Auch Genthins Bürgermeister Matthias Günther (parteilos) sieht eine innerörtliche Tempo-30-Regelung derzeit nicht als Option für die Stadt. Seiner Meinung nach solle es Tempobeschränkungen etwa vor Schulen und Kindergärten geben, aber nicht vom Ortseingangs- bis zum Ortsausgangsschild. „Autofahrer sind Tempo 50 gewöhnt, [...] die immer stärker verbesserte Fahrzeugtechnik macht das Autofahren auch bei 50 km/h sicher.“

Gardelegens Bürgermeisterin Mandy Schuhmacher (SPD) hält nichts von einem generellen Tempolimit in Innenstädten. „In reinen Wohngebieten, vor Kitas und Krankenhäusern ist das sicher sinnvoll“, sagt sie. „Im normalen Durchgangsverkehr nicht.“ Sie kann sich nicht vorstellen, dass Tempo 30 zum Beispiel auf den großen innerörtlichen Bundesstraßen in Gardelegen mehr Sicherheit bringt. Persönlich sinnvoll findet Schuhmacher die geplante Abstandsregelung beim Überholen von Radfahrern.

„Haldensleben hat ja bereits eine ausgedehnte Tempo-30-Zone, die sich auch bewährt hat. Es gibt keinen Anlass, dies zu ändern“, sagt Andrea Schulz, zuständige Dezernentin. Ähnliches teilt der Oschersleber Bürgermeister Benjamin Kanngießer mit: „Wir haben außerhalb der Großstraßen schon einige 30er-Zonen, wie zum Beispiel an Schulen. Wenn der Straßenbau, in Bezug auf Sicherheit und Breite, es zulässt, dass 50 km/h gefahren werden können, dann sehe ich keine Notwendigkeit für eine Einrichtung einer 30er Zone.“

Flechtingens Bürgermeister Tim Krümmling wünscht sich mehr 30er-Zonen im Ort, vor allem in Nebenstraßen, in denen Seniorenheime, Kindergärten oder Schulen sind. Doch: „Es ist nicht richtig gewollt vom Land, denn es kommt meist ‚im Gesetz steht aber…‘. Ich wünsche mir wenigstens mehr Fußgängerüberwege“, so Krümmling.

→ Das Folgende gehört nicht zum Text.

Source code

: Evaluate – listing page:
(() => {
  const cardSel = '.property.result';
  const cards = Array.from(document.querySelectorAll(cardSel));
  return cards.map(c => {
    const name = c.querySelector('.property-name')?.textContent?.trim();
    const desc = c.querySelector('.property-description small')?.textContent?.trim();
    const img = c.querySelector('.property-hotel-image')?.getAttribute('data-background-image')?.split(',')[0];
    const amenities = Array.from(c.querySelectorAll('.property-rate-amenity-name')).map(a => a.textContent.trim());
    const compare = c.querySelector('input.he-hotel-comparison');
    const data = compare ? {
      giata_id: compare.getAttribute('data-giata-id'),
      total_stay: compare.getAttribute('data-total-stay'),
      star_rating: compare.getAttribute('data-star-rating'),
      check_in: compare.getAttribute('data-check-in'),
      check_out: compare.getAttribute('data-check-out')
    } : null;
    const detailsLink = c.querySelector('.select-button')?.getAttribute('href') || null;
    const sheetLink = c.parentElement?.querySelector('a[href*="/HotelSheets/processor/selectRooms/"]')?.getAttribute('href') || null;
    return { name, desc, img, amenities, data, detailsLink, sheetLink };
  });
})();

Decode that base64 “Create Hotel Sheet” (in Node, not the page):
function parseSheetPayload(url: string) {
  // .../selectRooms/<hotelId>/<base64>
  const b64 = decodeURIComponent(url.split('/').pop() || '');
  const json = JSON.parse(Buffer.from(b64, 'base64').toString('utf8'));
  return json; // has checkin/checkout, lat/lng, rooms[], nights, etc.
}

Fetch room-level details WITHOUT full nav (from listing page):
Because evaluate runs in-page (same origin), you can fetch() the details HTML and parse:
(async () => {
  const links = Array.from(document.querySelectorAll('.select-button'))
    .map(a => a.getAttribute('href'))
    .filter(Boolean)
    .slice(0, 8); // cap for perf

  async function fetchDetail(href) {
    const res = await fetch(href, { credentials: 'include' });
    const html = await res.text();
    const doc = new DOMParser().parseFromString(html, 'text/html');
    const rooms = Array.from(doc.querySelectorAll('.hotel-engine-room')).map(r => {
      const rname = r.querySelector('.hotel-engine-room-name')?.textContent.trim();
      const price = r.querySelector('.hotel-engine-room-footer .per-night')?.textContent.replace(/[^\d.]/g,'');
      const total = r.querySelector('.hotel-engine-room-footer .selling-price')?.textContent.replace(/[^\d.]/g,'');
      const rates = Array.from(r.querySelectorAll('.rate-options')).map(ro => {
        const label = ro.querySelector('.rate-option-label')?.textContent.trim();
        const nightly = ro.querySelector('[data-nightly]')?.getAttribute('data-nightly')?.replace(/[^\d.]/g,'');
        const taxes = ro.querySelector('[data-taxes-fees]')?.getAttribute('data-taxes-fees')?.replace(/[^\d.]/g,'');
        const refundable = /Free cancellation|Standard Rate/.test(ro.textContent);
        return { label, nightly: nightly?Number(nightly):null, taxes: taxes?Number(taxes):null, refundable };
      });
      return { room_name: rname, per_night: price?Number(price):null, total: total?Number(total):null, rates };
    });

Auch im Harz bewegt das Thema die Gemüter. „In Wernigerode haben wir die besondere Situation, dass es schon viele Tempo-30-Zonen gibt. Grundsätzlich begrüßen wir den Vorstoß des Verkehrsministers“, sagt Tobias Kascha, Büroleiter des Oberbürgermeisters Peter Gaffert (parteilos) in Wernigerode, mit Blick auf die eng bebauten Straßen im Ort.

Halberstadt hingegen ist dagegen, da die Regelung nicht umweltfreundlich sei, so Ralf Fleischhauer, Ordnungsabteilungsleiter in Halberstadt. „Man benötigt mehr Sprit bei doppelter Zeit. Außerdem sehe ich die Sicherheitsrelevanz nicht. Die Fahrradfahrer halten sich so gut wie nie an die Straßenverkehrsordnung.“

Der Oberbürgermeister in Quedlinburg unterstützt die Initiative. Sie habe eine positive Entwicklung für das ausgewogene Miteinander der Verkehrsteilnehmer, wie Oberbürgermeister Frank Ruch (CDU) über seine Stadtsprecherin Sabina Bahß mitteilen lässt.